++++ Provided data

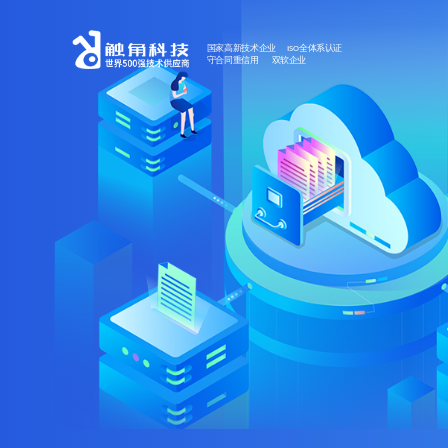
国家高新技术企业 ISO全体系认证
守合同重信用 双软企业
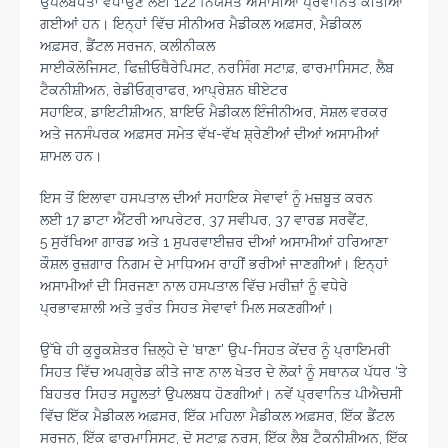
ਉਪਲਬਧਤਾ ਵਧਾਉਣ ਲਈ 122 ਨਿਯਮਤ ਅਸਾਮੀਆਂ ਪ੍ਰਵਾਨਿਤ ਕੀਤੀਆਂ
ਗਈਆਂ ਹਨ। ਇਨ੍ਹਾਂ ਵਿੱਚ ਸੀਨੀਅਰ ਮੈਡੀਕਲ ਅਫ਼ਸਰ, ਮੈਡੀਕਲ
ਅਫ਼ਸਰ, ਡੈਂਟਲ ਸਰਜਨ, ਕਲੀਨੀਕਲ
ਸਾਈਕੋਲੋਜਿਸਟ, ਫਿਜ਼ੀਓਥੈਰੇਪਿਸਟ, ਨਰਸਿੰਗ ਸਟਾਫ਼, ਫਾਰਮਾਸਿਸਟ, ਲੈਬ
ਟੈਕਨੀਸ਼ੀਅਨ, ਰੇਡੀਓਗ੍ਰਾਫਰ, ਆਪ੍ਰੇਸ਼ਨ ਥੀਏਟਰ
ਸਹਾਇਕ, ਡਾਇਟੀਸ਼ੀਅਨ, ਬਾਇਓ ਮੈਡੀਕਲ ਇੰਜੀਨੀਅਰ, ਸੋਸ਼ਲ ਵਰਕਰ
ਅਤੇ ਜਨਸੰਪਰਕ ਅਫ਼ਸਰ ਸਮੇਤ ਵੱਖ-ਵੱਖ ਸ਼੍ਰੇਣੀਆਂ ਦੀਆਂ ਅਸਾਮੀਆਂ
ਸ਼ਾਮਲ ਹਨ।
ਇਸ ਤੋਂ ਇਲਾਵਾ ਹਸਪਤਾਲ ਦੀਆਂ ਸਹਾਇਕ ਸੇਵਾਵਾਂ ਨੂੰ ਮਜ਼ਬੂਤ ਕਰਨ
ਲਈ 17 ਡਾਟਾ ਐਂਟਰੀ ਆਪਰੇਟਰ, 37 ਸਵੀਪਰ, 37 ਵਾਰਡ ਸਰਵੈਂਟ,
5 ਸੁਰੱਖਿਆ ਗਾਰਡ ਅਤੇ 1 ਸੁਪਰਵਾਈਜ਼ਰ ਦੀਆਂ ਅਸਾਮੀਆਂ ਹਰਿਆਣਾ
ਕੌਸ਼ਲ ਰੁਜ਼ਗਾਰ ਨਿਗਮ ਦੇ ਮਾਧਿਅਮ ਰਾਹੀਂ ਭਰੀਆਂ ਜਾਣਗੀਆਂ। ਇਨ੍ਹਾਂ
ਅਸਾਮੀਆਂ ਦੀ ਸਿਰਜਣਾ ਨਾਲ ਹਸਪਤਾਲ ਵਿੱਚ ਮਰੀਜ਼ਾਂ ਨੂੰ ਵਧੇਰੇ
ਪ੍ਰਭਾਵਸ਼ਾਲੀ ਅਤੇ ਤੁਰੰਤ ਸਿਹਤ ਸੇਵਾਵਾਂ ਮਿਲ ਸਕਣਗੀਆਂ।
ਉੱਥੇ ਹੀ ਕੁਰੂਕਸ਼ੇਤਰ ਜ਼ਿਲ੍ਹੇ ਦੇ ‘ਥਾਣਾ’ ਉਪ-ਸਿਹਤ ਕੇਂਦਰ ਨੂੰ ਪ੍ਰਾਇਮਰੀ
ਸਿਹਤ ਵਿੱਚ ਅਪਗ੍ਰੇਡ ਕੀਤੇ ਜਾਣ ਨਾਲ ਖੇਤਰ ਦੇ ਲੋਕਾਂ ਨੂੰ ਸਥਾਨਕ ਪੱਧਰ ‘ਤੇ
ਬਿਹਤਰ ਸਿਹਤ ਸਹੂਲਤਾਂ ਉਪਲਬਧ ਹੋਣਗੀਆਂ। ਨਵੇਂ ਪ੍ਰਵਾਨਿਤ ਪੀਐਚਸੀ
ਵਿੱਚ ਇੱਕ ਮੈਡੀਕਲ ਅਫ਼ਸਰ, ਇੱਕ ਮਹਿਲਾ ਮੈਡੀਕਲ ਅਫ਼ਸਰ, ਇੱਕ ਡੈਂਟਲ
ਸਰਜਨ, ਇੱਕ ਫਾਰਮਾਸਿਸਟ, ਦੋ ਸਟਾਫ਼ ਨਰਸ, ਇੱਕ ਲੈਬ ਟੈਕਨੀਸ਼ੀਅਨ, ਇੱਕ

++++++++

Your goal → Write out again, without any change, the lines from the one containing "ਉਪਲਬਧਤਾ ਵਧਾਉਣ ਲਈ" through the final line above, including both.

Exercise solution →
ਉਪਲਬਧਤਾ ਵਧਾਉਣ ਲਈ 122 ਨਿਯਮਤ ਅਸਾਮੀਆਂ ਪ੍ਰਵਾਨਿਤ ਕੀਤੀਆਂ
ਗਈਆਂ ਹਨ। ਇਨ੍ਹਾਂ ਵਿੱਚ ਸੀਨੀਅਰ ਮੈਡੀਕਲ ਅਫ਼ਸਰ, ਮੈਡੀਕਲ
ਅਫ਼ਸਰ, ਡੈਂਟਲ ਸਰਜਨ, ਕਲੀਨੀਕਲ
ਸਾਈਕੋਲੋਜਿਸਟ, ਫਿਜ਼ੀਓਥੈਰੇਪਿਸਟ, ਨਰਸਿੰਗ ਸਟਾਫ਼, ਫਾਰਮਾਸਿਸਟ, ਲੈਬ
ਟੈਕਨੀਸ਼ੀਅਨ, ਰੇਡੀਓਗ੍ਰਾਫਰ, ਆਪ੍ਰੇਸ਼ਨ ਥੀਏਟਰ
ਸਹਾਇਕ, ਡਾਇਟੀਸ਼ੀਅਨ, ਬਾਇਓ ਮੈਡੀਕਲ ਇੰਜੀਨੀਅਰ, ਸੋਸ਼ਲ ਵਰਕਰ
ਅਤੇ ਜਨਸੰਪਰਕ ਅਫ਼ਸਰ ਸਮੇਤ ਵੱਖ-ਵੱਖ ਸ਼੍ਰੇਣੀਆਂ ਦੀਆਂ ਅਸਾਮੀਆਂ
ਸ਼ਾਮਲ ਹਨ।
ਇਸ ਤੋਂ ਇਲਾਵਾ ਹਸਪਤਾਲ ਦੀਆਂ ਸਹਾਇਕ ਸੇਵਾਵਾਂ ਨੂੰ ਮਜ਼ਬੂਤ ਕਰਨ
ਲਈ 17 ਡਾਟਾ ਐਂਟਰੀ ਆਪਰੇਟਰ, 37 ਸਵੀਪਰ, 37 ਵਾਰਡ ਸਰਵੈਂਟ,
5 ਸੁਰੱਖਿਆ ਗਾਰਡ ਅਤੇ 1 ਸੁਪਰਵਾਈਜ਼ਰ ਦੀਆਂ ਅਸਾਮੀਆਂ ਹਰਿਆਣਾ
ਕੌਸ਼ਲ ਰੁਜ਼ਗਾਰ ਨਿਗਮ ਦੇ ਮਾਧਿਅਮ ਰਾਹੀਂ ਭਰੀਆਂ ਜਾਣਗੀਆਂ। ਇਨ੍ਹਾਂ
ਅਸਾਮੀਆਂ ਦੀ ਸਿਰਜਣਾ ਨਾਲ ਹਸਪਤਾਲ ਵਿੱਚ ਮਰੀਜ਼ਾਂ ਨੂੰ ਵਧੇਰੇ
ਪ੍ਰਭਾਵਸ਼ਾਲੀ ਅਤੇ ਤੁਰੰਤ ਸਿਹਤ ਸੇਵਾਵਾਂ ਮਿਲ ਸਕਣਗੀਆਂ।
ਉੱਥੇ ਹੀ ਕੁਰੂਕਸ਼ੇਤਰ ਜ਼ਿਲ੍ਹੇ ਦੇ ‘ਥਾਣਾ’ ਉਪ-ਸਿਹਤ ਕੇਂਦਰ ਨੂੰ ਪ੍ਰਾਇਮਰੀ
ਸਿਹਤ ਵਿੱਚ ਅਪਗ੍ਰੇਡ ਕੀਤੇ ਜਾਣ ਨਾਲ ਖੇਤਰ ਦੇ ਲੋਕਾਂ ਨੂੰ ਸਥਾਨਕ ਪੱਧਰ ‘ਤੇ
ਬਿਹਤਰ ਸਿਹਤ ਸਹੂਲਤਾਂ ਉਪਲਬਧ ਹੋਣਗੀਆਂ। ਨਵੇਂ ਪ੍ਰਵਾਨਿਤ ਪੀਐਚਸੀ
ਵਿੱਚ ਇੱਕ ਮੈਡੀਕਲ ਅਫ਼ਸਰ, ਇੱਕ ਮਹਿਲਾ ਮੈਡੀਕਲ ਅਫ਼ਸਰ, ਇੱਕ ਡੈਂਟਲ
ਸਰਜਨ, ਇੱਕ ਫਾਰਮਾਸਿਸਟ, ਦੋ ਸਟਾਫ਼ ਨਰਸ, ਇੱਕ ਲੈਬ ਟੈਕਨੀਸ਼ੀਅਨ, ਇੱਕ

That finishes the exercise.